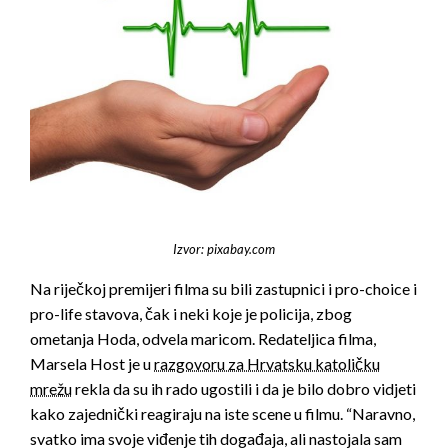
Izvor: pixabay.com
Na riječkoj premijeri filma su bili zastupnici i pro-choice i
pro-life stavova, čak i neki koje je policija, zbog
ometanja Hoda, odvela maricom. Redateljica filma,
Marsela Host je u
razgovoru za Hrvatsku katoličku
mrežu
rekla da su ih rado ugostili i da je bilo dobro vidjeti
kako zajednički reagiraju na iste scene u filmu. “Naravno,
svatko ima svoje viđenje tih događaja, ali nastojala sam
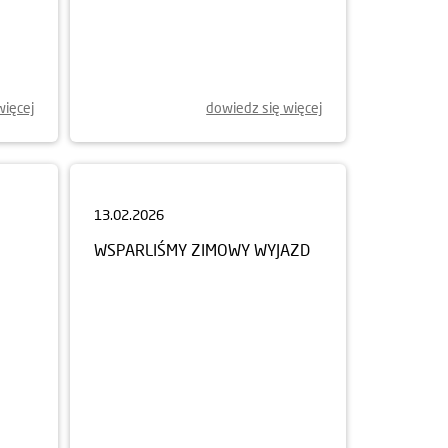
więcej
dowiedz się więcej
13.02.2026
WSPARLIŚMY ZIMOWY WYJAZD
***
Except for the pictures, give the data again word for word.

Izvor: pixabay.com
Na riječkoj premijeri filma su bili zastupnici i pro-choice i
pro-life stavova, čak i neki koje je policija, zbog
ometanja Hoda, odvela maricom. Redateljica filma,
Marsela Host je u
razgovoru za Hrvatsku katoličku
mrežu
rekla da su ih rado ugostili i da je bilo dobro vidjeti
kako zajednički reagiraju na iste scene u filmu. “Naravno,
svatko ima svoje viđenje tih događaja, ali nastojala sam
więcej
dowiedz się więcej
13.02.2026
WSPARLIŚMY ZIMOWY WYJAZD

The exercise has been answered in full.